• _EXERCISE DETAILS_: Could you update all the rows by replacing every "Source Extractor" with "SExtractor", keeping everything else unchanged and leaving the pictures out of your answer?

--- START OF INFORMATION SHOWN ---

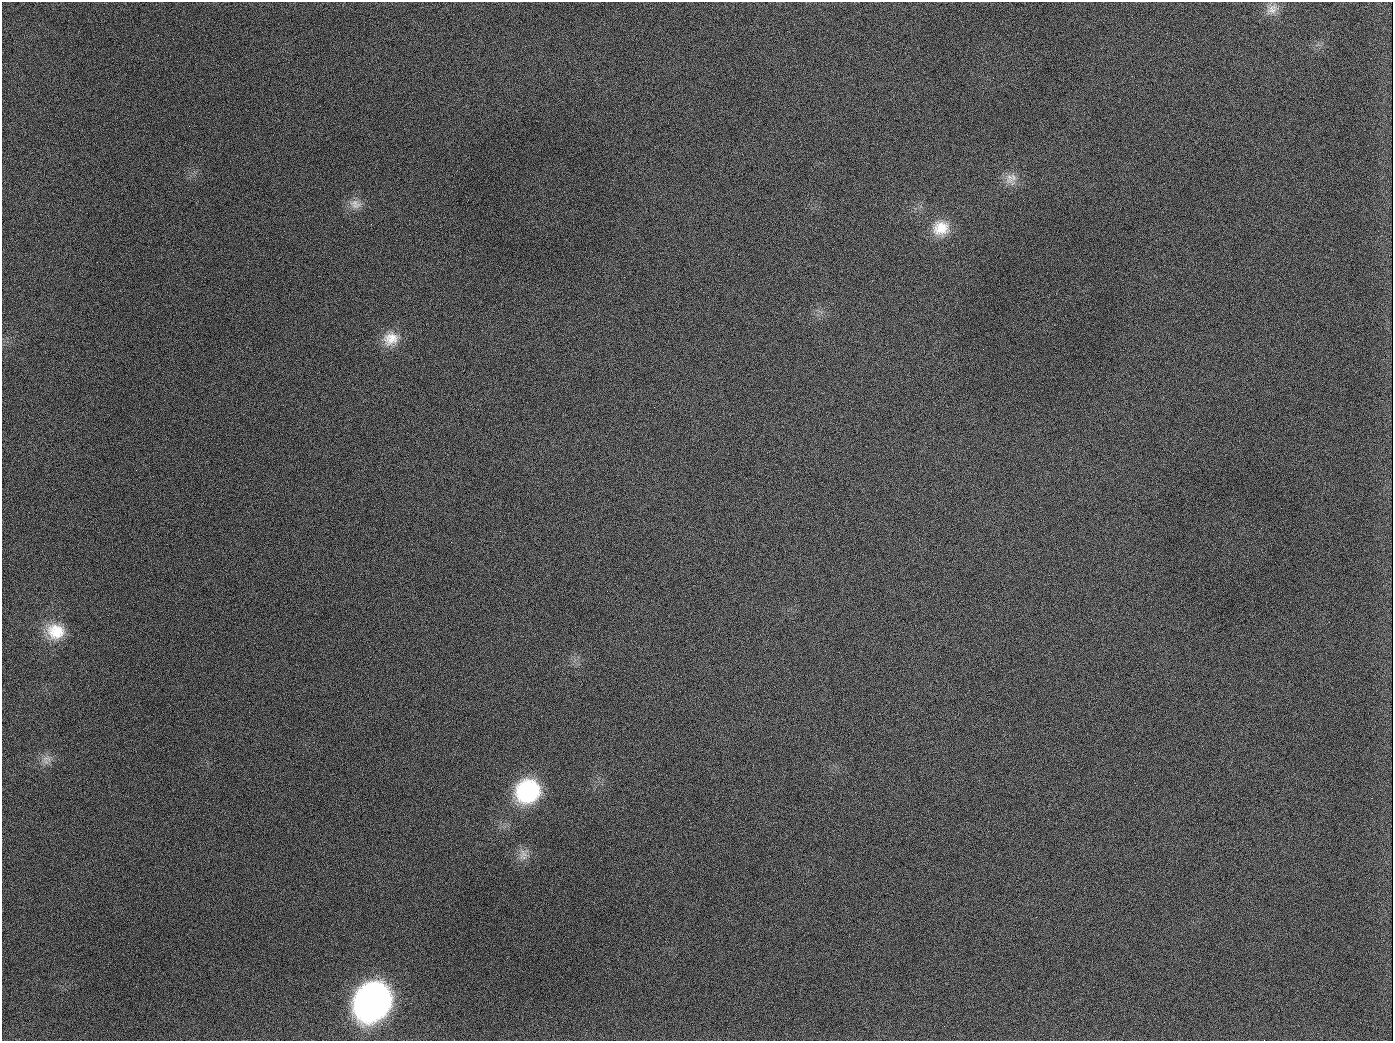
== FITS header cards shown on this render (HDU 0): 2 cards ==
NAXIS1  =                 1391
NAXIS2  =                 1039

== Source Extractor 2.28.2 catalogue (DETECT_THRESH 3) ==
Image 1391 x 1039 px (HDU 0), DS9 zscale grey, 1 PNG px = 1 image px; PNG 1395 x 1043 px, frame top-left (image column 1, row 1039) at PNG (2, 2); no overlay
Background 1730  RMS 75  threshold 225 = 3 sigma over >= 5 px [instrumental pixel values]
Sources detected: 14; all 14 listed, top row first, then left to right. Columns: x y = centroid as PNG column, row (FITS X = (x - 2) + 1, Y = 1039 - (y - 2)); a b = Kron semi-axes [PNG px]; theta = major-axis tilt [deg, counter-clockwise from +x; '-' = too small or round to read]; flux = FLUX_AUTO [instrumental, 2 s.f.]
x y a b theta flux
1272 9 18 12 43 5.1e+04
189 126 2 2 - 6.2e+03
1010 177 21 12 86 5.7e+04
355 204 16 12 -24 5.0e+04
941 228 22 19 10 1.2e+05
391 339 22 18 25 1.0e+05
654 407 2 2 - 3.2e+03
136 470 2 2 - 3.0e+03
56 631 24 20 -14 1.6e+05
47 759 15 5 -8 2.8e+04
528 791 24 22 33 5.4e+05
524 853 15 7 -52 3.8e+04
372 1002 25 22 49 3.7e+06
944 1026 2 2 - 5.3e+03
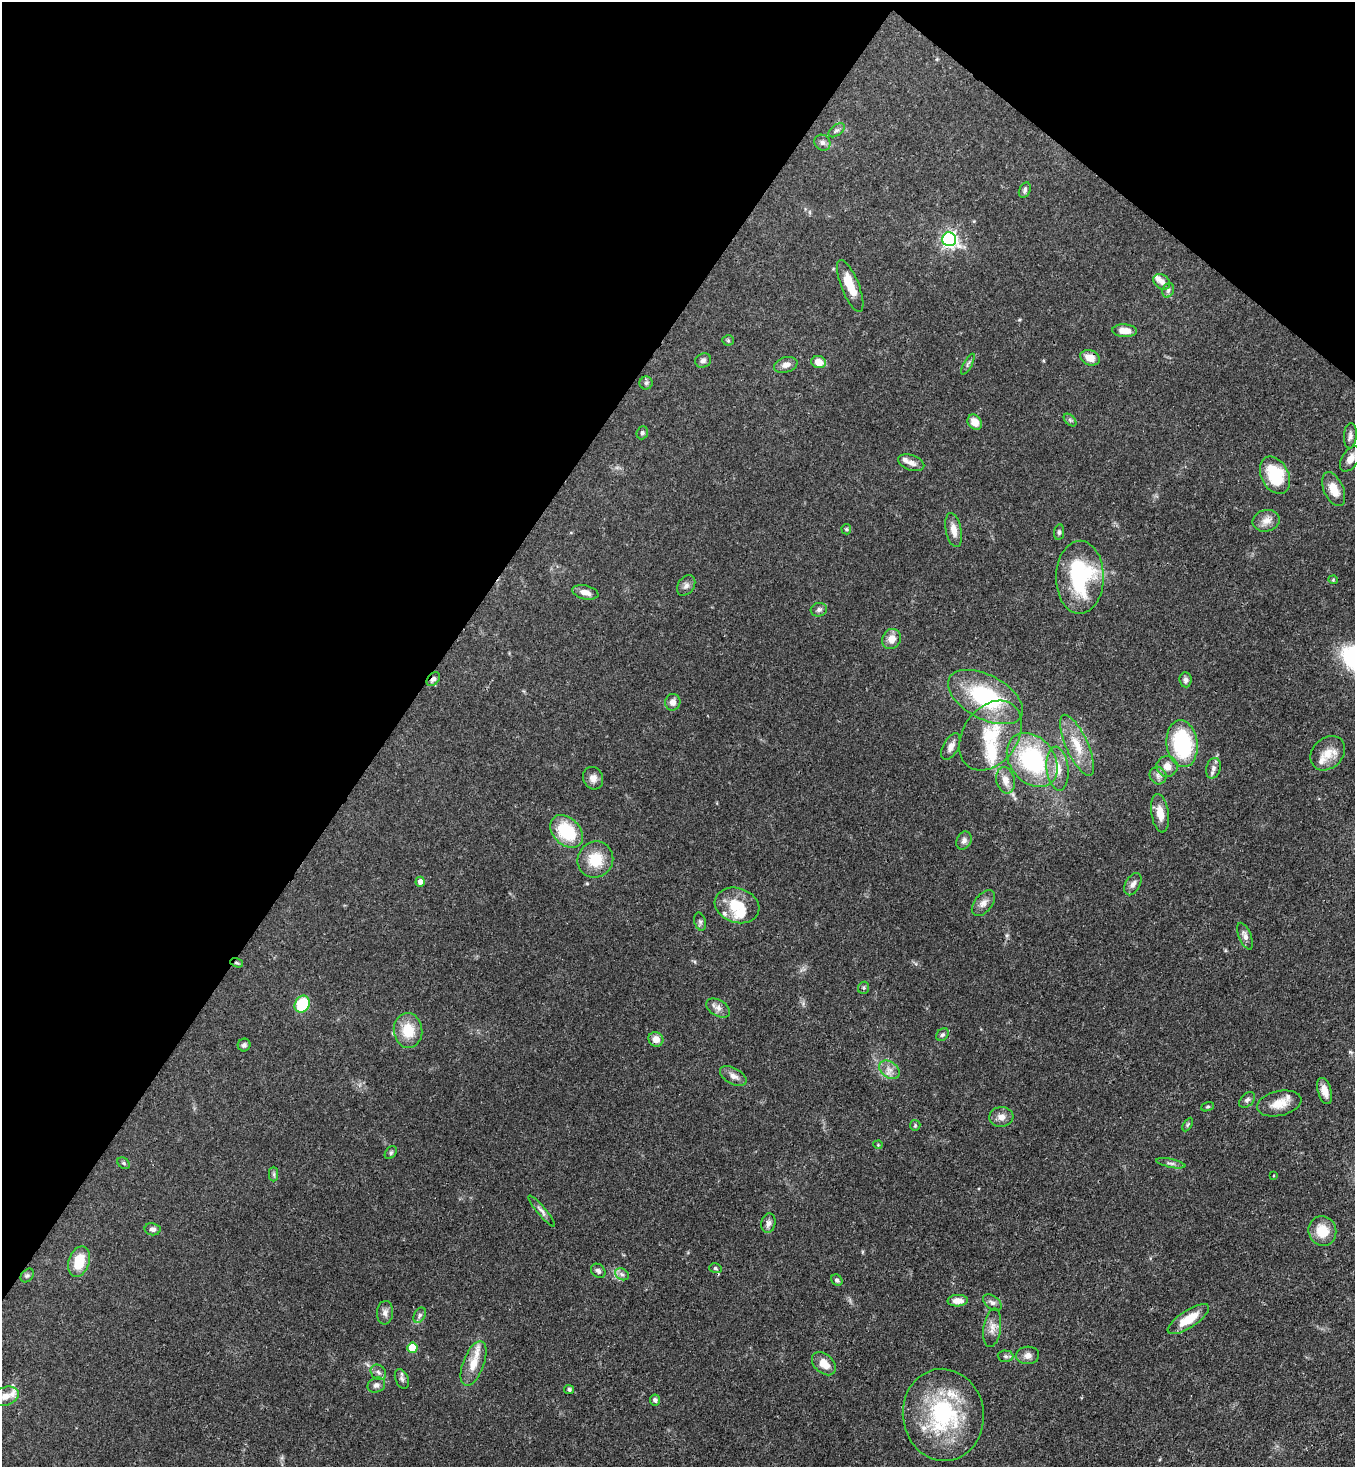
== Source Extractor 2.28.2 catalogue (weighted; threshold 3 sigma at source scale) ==
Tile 2 of 4 x 4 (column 2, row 1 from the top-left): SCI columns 1717-3069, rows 4455-5919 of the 5999 x 5977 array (HDU 1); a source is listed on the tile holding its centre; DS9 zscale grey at full resolution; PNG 1357 x 1469 px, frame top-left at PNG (2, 2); each listed source drawn as its Kron ellipse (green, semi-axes under 4 px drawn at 4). Shown black and unused: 34% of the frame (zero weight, under 3 of 4 exposures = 7% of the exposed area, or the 3 px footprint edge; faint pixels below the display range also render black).
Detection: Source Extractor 2.28.2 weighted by HDU 2 'WHT'; one run over the whole footprint, this tile lists its part. Background 0.071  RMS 0.0036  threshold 0.0162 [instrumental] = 3 sigma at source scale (4.5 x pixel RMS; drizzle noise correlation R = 1.50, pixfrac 1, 0.05/0.05 arcsec/px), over >= 5 px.
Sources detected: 120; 1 inside a brighter object's white glare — neither listed nor drawn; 9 inside a brighter listed object's ellipse — not listed separately; the other 110 listed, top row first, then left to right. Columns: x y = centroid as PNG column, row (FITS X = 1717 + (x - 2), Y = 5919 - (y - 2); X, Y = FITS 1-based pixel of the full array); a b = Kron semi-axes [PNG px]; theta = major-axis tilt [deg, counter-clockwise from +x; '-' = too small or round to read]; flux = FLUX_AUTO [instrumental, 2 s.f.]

--- END OF INFORMATION SHOWN ---

• _TASK SOLUTION_:
== FITS header cards shown on this render (HDU 0): 2 cards ==
NAXIS1  =                 1391
NAXIS2  =                 1039

== SExtractor 2.28.2 catalogue (DETECT_THRESH 3) ==
Image 1391 x 1039 px (HDU 0), DS9 zscale grey, 1 PNG px = 1 image px; PNG 1395 x 1043 px, frame top-left (image column 1, row 1039) at PNG (2, 2); no overlay
Background 1730  RMS 75  threshold 225 = 3 sigma over >= 5 px [instrumental pixel values]
Sources detected: 14; all 14 listed, top row first, then left to right. Columns: x y = centroid as PNG column, row (FITS X = (x - 2) + 1, Y = 1039 - (y - 2)); a b = Kron semi-axes [PNG px]; theta = major-axis tilt [deg, counter-clockwise from +x; '-' = too small or round to read]; flux = FLUX_AUTO [instrumental, 2 s.f.]
x y a b theta flux
1272 9 18 12 43 5.1e+04
189 126 2 2 - 6.2e+03
1010 177 21 12 86 5.7e+04
355 204 16 12 -24 5.0e+04
941 228 22 19 10 1.2e+05
391 339 22 18 25 1.0e+05
654 407 2 2 - 3.2e+03
136 470 2 2 - 3.0e+03
56 631 24 20 -14 1.6e+05
47 759 15 5 -8 2.8e+04
528 791 24 22 33 5.4e+05
524 853 15 7 -52 3.8e+04
372 1002 25 22 49 3.7e+06
944 1026 2 2 - 5.3e+03
== SExtractor 2.28.2 catalogue (weighted; threshold 3 sigma at source scale) ==
Tile 2 of 4 x 4 (column 2, row 1 from the top-left): SCI columns 1717-3069, rows 4455-5919 of the 5999 x 5977 array (HDU 1); a source is listed on the tile holding its centre; DS9 zscale grey at full resolution; PNG 1357 x 1469 px, frame top-left at PNG (2, 2); each listed source drawn as its Kron ellipse (green, semi-axes under 4 px drawn at 4). Shown black and unused: 34% of the frame (zero weight, under 3 of 4 exposures = 7% of the exposed area, or the 3 px footprint edge; faint pixels below the display range also render black).
Detection: SExtractor 2.28.2 weighted by HDU 2 'WHT'; one run over the whole footprint, this tile lists its part. Background 0.071  RMS 0.0036  threshold 0.0162 [instrumental] = 3 sigma at source scale (4.5 x pixel RMS; drizzle noise correlation R = 1.50, pixfrac 1, 0.05/0.05 arcsec/px), over >= 5 px.
Sources detected: 120; 1 inside a brighter object's white glare — neither listed nor drawn; 9 inside a brighter listed object's ellipse — not listed separately; the other 110 listed, top row first, then left to right. Columns: x y = centroid as PNG column, row (FITS X = 1717 + (x - 2), Y = 5919 - (y - 2); X, Y = FITS 1-based pixel of the full array); a b = Kron semi-axes [PNG px]; theta = major-axis tilt [deg, counter-clockwise from +x; '-' = too small or round to read]; flux = FLUX_AUTO [instrumental, 2 s.f.]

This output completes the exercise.